Ray Zone: A 3D History Adventure Image

There is no middle ground when it comes to 3-D movies – either you love the experience of greater depth to a projected film or you hate the clunky special glasses and the headaches that sometimes accompany viewings. Either way, 3-D has made a profound impact on cinematic exhibition, as witnessed in film historian Ray Zone’s new book “3-D Revolution: The History of Modern Stereoscopic Cinema” (published by University Press of Kentucky).

Film Threat spoke with Zone on how the 3-D experience progressed from the glory days of “Bwana Devil” in 1953 to today’s digital offerings – along with a funky 1970s detour into the skin flick industry!

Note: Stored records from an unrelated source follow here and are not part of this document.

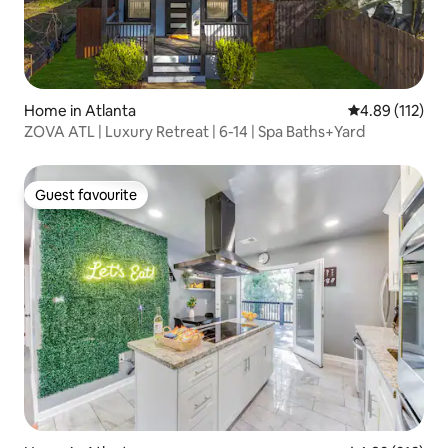
Home in Atlanta
4.89 out of 5 
4.89 (112)
ZOVA ATL | Luxury Retreat | 6-14 | Spa Baths+Yard
Guest favourite
Guest favourite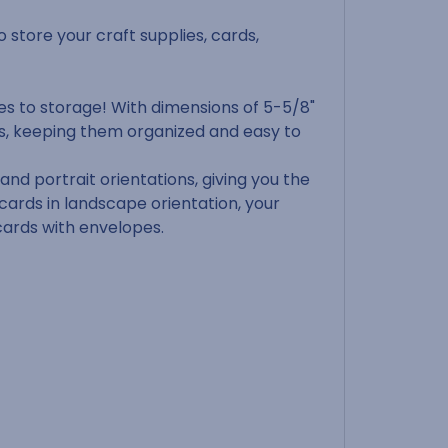
o store your craft supplies, cards,
es to storage! With dimensions of 5-5/8"
ds, keeping them organized and easy to
nd portrait orientations, giving you the
 cards in landscape orientation, your
 cards with envelopes.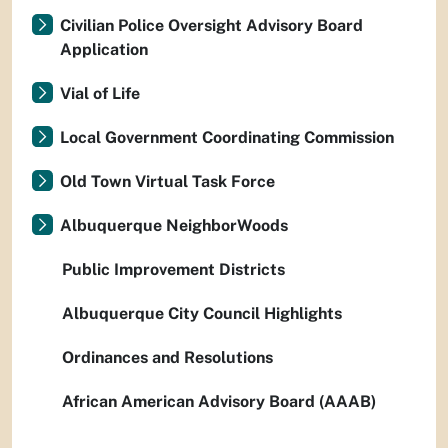
Civilian Police Oversight Advisory Board
Application
Vial of Life
Local Government Coordinating Commission
Old Town Virtual Task Force
Albuquerque NeighborWoods
Public Improvement Districts
Albuquerque City Council Highlights
Ordinances and Resolutions
African American Advisory Board (AAAB)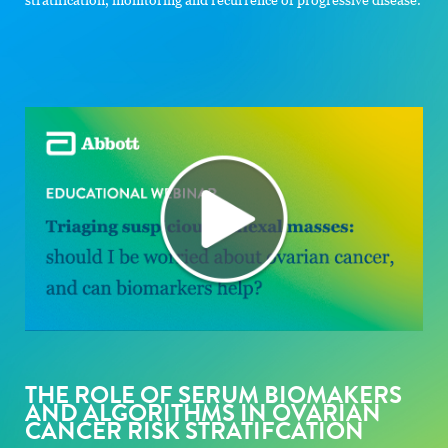
THE ROLE OF SERUM BIOMAKERS
AND ALGORITHMS IN OVARIAN
CANCER RISK STRATIFCATION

One of the most interesting aspects of your book was learning about the myriad of 3-D camera and projection technologies. How many of these technologies were created, and which ones were considered the best?
Many.  A dozen dual-band technologies were produced for 1950s 3-D films and just as many in 1980s for single strip. Three or four camera technologies for IMAX 3-D were developed and numerous strategies for CG 3-D with software for digital 3-D cinema.  21st century 3-D camera technologies number about eight to 10.

There is really no best technology, with the exception of IMAX 3-D, which as large format has a clear advantage.  It is the artistic use of the technology that makes it work to advantage on the 3-D screen.  And it is not the technology which advances stereo cinema but the creative use of the technology.

“3-D will remain permanent in theatrical motion picture exhibition…”

The initial 3-D craze came on strong in 1953, but died within two years. Why did it fizzle out so quickly and dramatically?
CinemaScope killed 3-D.  Widescreen was promoted as soon as 3-D boom was beginning.  When exhibitors were faced with a choice they elected to go wider and not deeper.  There were also many difficulties and expenses associated with the dual projector 3-D of the 1950s.

During the early 1970s, X-rated filmmakers began using 3-D. What inspired that trend – and is it safe to say that the porn industry may have saved 3-D?
The box office success of Chris Condon’s “The Stewardesses” in 3-D inspired the porno trend.  The 3-D porno films came out in the 1970s at a time when there were no other 3-D films in release.  So 3-D porn was a bridge between the 1950s’ and 1980s’ 3-D films.

Do you believe that 3-D will remain a permanent fixture in film exhibition, or will the studios stop releasing 3-D films?
3-D will remain permanent in theatrical motion picture exhibition.  There are 20,000 digital 3-D screens worldwide today and that number is inexorably growing every week.  The studios will start producing smaller 3-D films with budgets less than $100 or $50 million to amortize the “risk” they’ve been taking with $200 million dollar tent-pole films in 3-D.  The real masterworks of 21st century 3-D cinema will likely be produced in the independent sector and not by the risk averse studios at all.

In your opinion, which film offered the most invigorating use of 3-D technology?
“The Polar Express” (2004) still offers the most exciting and invigorating use of 3-D in the current era of stereo cinema. “Beowulf” (2007) was also astonishing.  We have to look to “House of Wax” (1953) and “Kiss Me Kate” (1953) for real 3-D stimulation in the 1950s.  With IMAX 3-D, we have “Cirque du Soleil: Journey of Man” (2000) and “Space Station” (2002) as preeminent examples of 3-D excitement in large format.